Problem: Arrange every line of the listing below as a numbered list, omitting any blank lines.
[Input for this task start]
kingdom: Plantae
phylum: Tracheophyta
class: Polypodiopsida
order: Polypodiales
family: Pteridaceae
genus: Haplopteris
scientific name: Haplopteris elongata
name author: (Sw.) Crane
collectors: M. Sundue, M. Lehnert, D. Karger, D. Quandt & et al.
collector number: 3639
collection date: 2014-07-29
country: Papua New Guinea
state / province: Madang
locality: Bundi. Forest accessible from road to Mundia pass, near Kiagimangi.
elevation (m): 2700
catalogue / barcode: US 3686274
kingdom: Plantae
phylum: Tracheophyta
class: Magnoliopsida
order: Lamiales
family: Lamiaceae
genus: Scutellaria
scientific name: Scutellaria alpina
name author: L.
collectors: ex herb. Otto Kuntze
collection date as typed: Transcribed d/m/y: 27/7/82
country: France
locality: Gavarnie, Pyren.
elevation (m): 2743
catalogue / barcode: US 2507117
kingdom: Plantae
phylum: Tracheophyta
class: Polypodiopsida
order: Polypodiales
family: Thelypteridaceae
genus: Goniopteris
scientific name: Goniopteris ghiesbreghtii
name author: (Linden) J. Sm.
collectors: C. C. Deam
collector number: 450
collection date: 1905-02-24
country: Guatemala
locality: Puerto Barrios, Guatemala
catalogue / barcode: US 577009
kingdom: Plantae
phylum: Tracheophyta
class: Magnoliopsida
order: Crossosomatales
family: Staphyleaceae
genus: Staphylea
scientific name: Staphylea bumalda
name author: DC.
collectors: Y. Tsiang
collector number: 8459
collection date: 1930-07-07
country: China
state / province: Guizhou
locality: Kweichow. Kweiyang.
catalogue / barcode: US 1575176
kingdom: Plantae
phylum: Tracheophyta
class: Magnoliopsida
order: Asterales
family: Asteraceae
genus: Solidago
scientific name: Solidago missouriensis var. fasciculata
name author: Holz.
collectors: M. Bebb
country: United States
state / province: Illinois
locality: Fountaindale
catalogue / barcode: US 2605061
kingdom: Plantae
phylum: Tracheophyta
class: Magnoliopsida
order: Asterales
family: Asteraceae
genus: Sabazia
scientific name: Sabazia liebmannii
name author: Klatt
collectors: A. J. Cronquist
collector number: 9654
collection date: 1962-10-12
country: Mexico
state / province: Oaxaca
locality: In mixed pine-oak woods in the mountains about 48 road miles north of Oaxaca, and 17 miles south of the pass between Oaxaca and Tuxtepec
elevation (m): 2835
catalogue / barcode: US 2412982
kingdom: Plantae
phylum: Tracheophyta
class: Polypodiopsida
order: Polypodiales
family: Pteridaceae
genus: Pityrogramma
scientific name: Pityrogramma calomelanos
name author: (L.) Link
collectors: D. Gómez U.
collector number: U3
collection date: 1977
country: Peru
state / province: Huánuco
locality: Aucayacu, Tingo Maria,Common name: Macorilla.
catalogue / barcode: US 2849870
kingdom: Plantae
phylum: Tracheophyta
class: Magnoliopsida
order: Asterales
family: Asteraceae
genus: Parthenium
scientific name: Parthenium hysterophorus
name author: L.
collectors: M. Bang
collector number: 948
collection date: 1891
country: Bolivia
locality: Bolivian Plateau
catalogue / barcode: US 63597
[Input for this task end]
Solution to the exercise:
1. kingdom: Plantae
2. phylum: Tracheophyta
3. class: Polypodiopsida
4. order: Polypodiales
5. family: Pteridaceae
6. genus: Haplopteris
7. scientific name: Haplopteris elongata
8. name author: (Sw.) Crane
9. collectors: M. Sundue, M. Lehnert, D. Karger, D. Quandt & et al.
10. collector number: 3639
11. collection date: 2014-07-29
12. country: Papua New Guinea
13. state / province: Madang
14. locality: Bundi. Forest accessible from road to Mundia pass, near Kiagimangi.
15. elevation (m): 2700
16. catalogue / barcode: US 3686274
17. kingdom: Plantae
18. phylum: Tracheophyta
19. class: Magnoliopsida
20. order: Lamiales
21. family: Lamiaceae
22. genus: Scutellaria
23. scientific name: Scutellaria alpina
24. name author: L.
25. collectors: ex herb. Otto Kuntze
26. collection date as typed: Transcribed d/m/y: 27/7/82
27. country: France
28. locality: Gavarnie, Pyren.
29. elevation (m): 2743
30. catalogue / barcode: US 2507117
31. kingdom: Plantae
32. phylum: Tracheophyta
33. class: Polypodiopsida
34. order: Polypodiales
35. family: Thelypteridaceae
36. genus: Goniopteris
37. scientific name: Goniopteris ghiesbreghtii
38. name author: (Linden) J. Sm.
39. collectors: C. C. Deam
40. collector number: 450
41. collection date: 1905-02-24
42. country: Guatemala
43. locality: Puerto Barrios, Guatemala
44. catalogue / barcode: US 577009
45. kingdom: Plantae
46. phylum: Tracheophyta
47. class: Magnoliopsida
48. order: Crossosomatales
49. family: Staphyleaceae
50. genus: Staphylea
51. scientific name: Staphylea bumalda
52. name author: DC.
53. collectors: Y. Tsiang
54. collector number: 8459
55. collection date: 1930-07-07
56. country: China
57. state / province: Guizhou
58. locality: Kweichow. Kweiyang.
59. catalogue / barcode: US 1575176
60. kingdom: Plantae
61. phylum: Tracheophyta
62. class: Magnoliopsida
63. order: Asterales
64. family: Asteraceae
65. genus: Solidago
66. scientific name: Solidago missouriensis var. fasciculata
67. name author: Holz.
68. collectors: M. Bebb
69. country: United States
70. state / province: Illinois
71. locality: Fountaindale
72. catalogue / barcode: US 2605061
73. kingdom: Plantae
74. phylum: Tracheophyta
75. class: Magnoliopsida
76. order: Asterales
77. family: Asteraceae
78. genus: Sabazia
79. scientific name: Sabazia liebmannii
80. name author: Klatt
81. collectors: A. J. Cronquist
82. collector number: 9654
83. collection date: 1962-10-12
84. country: Mexico
85. state / province: Oaxaca
86. locality: In mixed pine-oak woods in the mountains about 48 road miles north of Oaxaca, and 17 miles south of the pass between Oaxaca and Tuxtepec
87. elevation (m): 2835
88. catalogue / barcode: US 2412982
89. kingdom: Plantae
90. phylum: Tracheophyta
91. class: Polypodiopsida
92. order: Polypodiales
93. family: Pteridaceae
94. genus: Pityrogramma
95. scientific name: Pityrogramma calomelanos
96. name author: (L.) Link
97. collectors: D. Gómez U.
98. collector number: U3
99. collection date: 1977
100. country: Peru
101. state / province: Huánuco
102. locality: Aucayacu, Tingo Maria,Common name: Macorilla.
103. catalogue / barcode: US 2849870
104. kingdom: Plantae
105. phylum: Tracheophyta
106. class: Magnoliopsida
107. order: Asterales
108. family: Asteraceae
109. genus: Parthenium
110. scientific name: Parthenium hysterophorus
111. name author: L.
112. collectors: M. Bang
113. collector number: 948
114. collection date: 1891
115. country: Bolivia
116. locality: Bolivian Plateau
117. catalogue / barcode: US 63597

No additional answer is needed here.